# DATA SECTION

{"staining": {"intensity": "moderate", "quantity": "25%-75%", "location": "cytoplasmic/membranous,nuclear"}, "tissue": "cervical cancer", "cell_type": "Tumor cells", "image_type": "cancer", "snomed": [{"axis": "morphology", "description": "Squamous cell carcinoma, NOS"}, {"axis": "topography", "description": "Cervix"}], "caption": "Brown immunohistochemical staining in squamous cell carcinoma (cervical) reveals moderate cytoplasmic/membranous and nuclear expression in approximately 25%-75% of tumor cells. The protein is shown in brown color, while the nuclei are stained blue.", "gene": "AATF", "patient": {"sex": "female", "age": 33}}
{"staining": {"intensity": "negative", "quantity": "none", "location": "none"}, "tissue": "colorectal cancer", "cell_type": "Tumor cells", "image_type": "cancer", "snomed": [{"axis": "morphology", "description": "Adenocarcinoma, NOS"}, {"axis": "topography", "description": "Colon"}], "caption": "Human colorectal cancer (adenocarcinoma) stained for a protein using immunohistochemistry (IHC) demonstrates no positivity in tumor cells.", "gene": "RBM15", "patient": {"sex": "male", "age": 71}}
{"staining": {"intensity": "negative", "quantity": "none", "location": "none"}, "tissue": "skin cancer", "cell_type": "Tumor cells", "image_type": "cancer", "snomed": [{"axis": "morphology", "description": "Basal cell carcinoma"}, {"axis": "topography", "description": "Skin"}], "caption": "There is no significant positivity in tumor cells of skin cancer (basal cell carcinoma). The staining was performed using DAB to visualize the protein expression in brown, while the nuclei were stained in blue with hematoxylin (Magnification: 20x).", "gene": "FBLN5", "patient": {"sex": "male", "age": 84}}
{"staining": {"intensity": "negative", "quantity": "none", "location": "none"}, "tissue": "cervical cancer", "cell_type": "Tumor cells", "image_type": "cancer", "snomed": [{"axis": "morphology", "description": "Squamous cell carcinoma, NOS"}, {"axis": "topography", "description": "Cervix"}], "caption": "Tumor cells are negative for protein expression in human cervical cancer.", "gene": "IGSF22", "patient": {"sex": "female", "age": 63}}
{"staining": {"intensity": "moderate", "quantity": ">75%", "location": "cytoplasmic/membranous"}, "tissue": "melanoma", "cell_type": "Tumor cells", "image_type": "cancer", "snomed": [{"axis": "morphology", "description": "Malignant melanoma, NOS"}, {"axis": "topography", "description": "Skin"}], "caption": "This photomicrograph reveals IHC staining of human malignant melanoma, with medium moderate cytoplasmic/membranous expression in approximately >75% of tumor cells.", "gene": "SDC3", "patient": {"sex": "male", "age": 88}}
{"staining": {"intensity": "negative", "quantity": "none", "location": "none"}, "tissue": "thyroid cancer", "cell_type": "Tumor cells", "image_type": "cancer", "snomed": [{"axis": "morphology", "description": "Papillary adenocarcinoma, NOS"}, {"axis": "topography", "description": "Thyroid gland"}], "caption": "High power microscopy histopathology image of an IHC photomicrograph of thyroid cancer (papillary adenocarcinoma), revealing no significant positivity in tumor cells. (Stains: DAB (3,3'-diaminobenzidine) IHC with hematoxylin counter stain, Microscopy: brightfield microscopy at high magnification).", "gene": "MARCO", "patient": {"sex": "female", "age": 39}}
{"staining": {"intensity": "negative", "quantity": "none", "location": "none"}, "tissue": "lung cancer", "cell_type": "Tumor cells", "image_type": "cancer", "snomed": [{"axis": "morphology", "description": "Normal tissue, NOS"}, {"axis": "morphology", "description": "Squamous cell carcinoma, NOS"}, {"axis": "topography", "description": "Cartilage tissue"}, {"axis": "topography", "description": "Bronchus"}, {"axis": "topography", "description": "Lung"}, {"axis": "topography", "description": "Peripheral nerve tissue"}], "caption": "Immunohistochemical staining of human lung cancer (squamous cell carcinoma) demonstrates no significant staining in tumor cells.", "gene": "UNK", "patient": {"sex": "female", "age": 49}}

# EXERCISE REQUIREMENTS
Working from the listing above, give it again word for word.

# OUTPUT OF THE EXERCISE
{"staining": {"intensity": "moderate", "quantity": "25%-75%", "location": "cytoplasmic/membranous,nuclear"}, "tissue": "cervical cancer", "cell_type": "Tumor cells", "image_type": "cancer", "snomed": [{"axis": "morphology", "description": "Squamous cell carcinoma, NOS"}, {"axis": "topography", "description": "Cervix"}], "caption": "Brown immunohistochemical staining in squamous cell carcinoma (cervical) reveals moderate cytoplasmic/membranous and nuclear expression in approximately 25%-75% of tumor cells. The protein is shown in brown color, while the nuclei are stained blue.", "gene": "AATF", "patient": {"sex": "female", "age": 33}}
{"staining": {"intensity": "negative", "quantity": "none", "location": "none"}, "tissue": "colorectal cancer", "cell_type": "Tumor cells", "image_type": "cancer", "snomed": [{"axis": "morphology", "description": "Adenocarcinoma, NOS"}, {"axis": "topography", "description": "Colon"}], "caption": "Human colorectal cancer (adenocarcinoma) stained for a protein using immunohistochemistry (IHC) demonstrates no positivity in tumor cells.", "gene": "RBM15", "patient": {"sex": "male", "age": 71}}
{"staining": {"intensity": "negative", "quantity": "none", "location": "none"}, "tissue": "skin cancer", "cell_type": "Tumor cells", "image_type": "cancer", "snomed": [{"axis": "morphology", "description": "Basal cell carcinoma"}, {"axis": "topography", "description": "Skin"}], "caption": "There is no significant positivity in tumor cells of skin cancer (basal cell carcinoma). The staining was performed using DAB to visualize the protein expression in brown, while the nuclei were stained in blue with hematoxylin (Magnification: 20x).", "gene": "FBLN5", "patient": {"sex": "male", "age": 84}}
{"staining": {"intensity": "negative", "quantity": "none", "location": "none"}, "tissue": "cervical cancer", "cell_type": "Tumor cells", "image_type": "cancer", "snomed": [{"axis": "morphology", "description": "Squamous cell carcinoma, NOS"}, {"axis": "topography", "description": "Cervix"}], "caption": "Tumor cells are negative for protein expression in human cervical cancer.", "gene": "IGSF22", "patient": {"sex": "female", "age": 63}}
{"staining": {"intensity": "moderate", "quantity": ">75%", "location": "cytoplasmic/membranous"}, "tissue": "melanoma", "cell_type": "Tumor cells", "image_type": "cancer", "snomed": [{"axis": "morphology", "description": "Malignant melanoma, NOS"}, {"axis": "topography", "description": "Skin"}], "caption": "This photomicrograph reveals IHC staining of human malignant melanoma, with medium moderate cytoplasmic/membranous expression in approximately >75% of tumor cells.", "gene": "SDC3", "patient": {"sex": "male", "age": 88}}
{"staining": {"intensity": "negative", "quantity": "none", "location": "none"}, "tissue": "thyroid cancer", "cell_type": "Tumor cells", "image_type": "cancer", "snomed": [{"axis": "morphology", "description": "Papillary adenocarcinoma, NOS"}, {"axis": "topography", "description": "Thyroid gland"}], "caption": "High power microscopy histopathology image of an IHC photomicrograph of thyroid cancer (papillary adenocarcinoma), revealing no significant positivity in tumor cells. (Stains: DAB (3,3'-diaminobenzidine) IHC with hematoxylin counter stain, Microscopy: brightfield microscopy at high magnification).", "gene": "MARCO", "patient": {"sex": "female", "age": 39}}
{"staining": {"intensity": "negative", "quantity": "none", "location": "none"}, "tissue": "lung cancer", "cell_type": "Tumor cells", "image_type": "cancer", "snomed": [{"axis": "morphology", "description": "Normal tissue, NOS"}, {"axis": "morphology", "description": "Squamous cell carcinoma, NOS"}, {"axis": "topography", "description": "Cartilage tissue"}, {"axis": "topography", "description": "Bronchus"}, {"axis": "topography", "description": "Lung"}, {"axis": "topography", "description": "Peripheral nerve tissue"}], "caption": "Immunohistochemical staining of human lung cancer (squamous cell carcinoma) demonstrates no significant staining in tumor cells.", "gene": "UNK", "patient": {"sex": "female", "age": 49}}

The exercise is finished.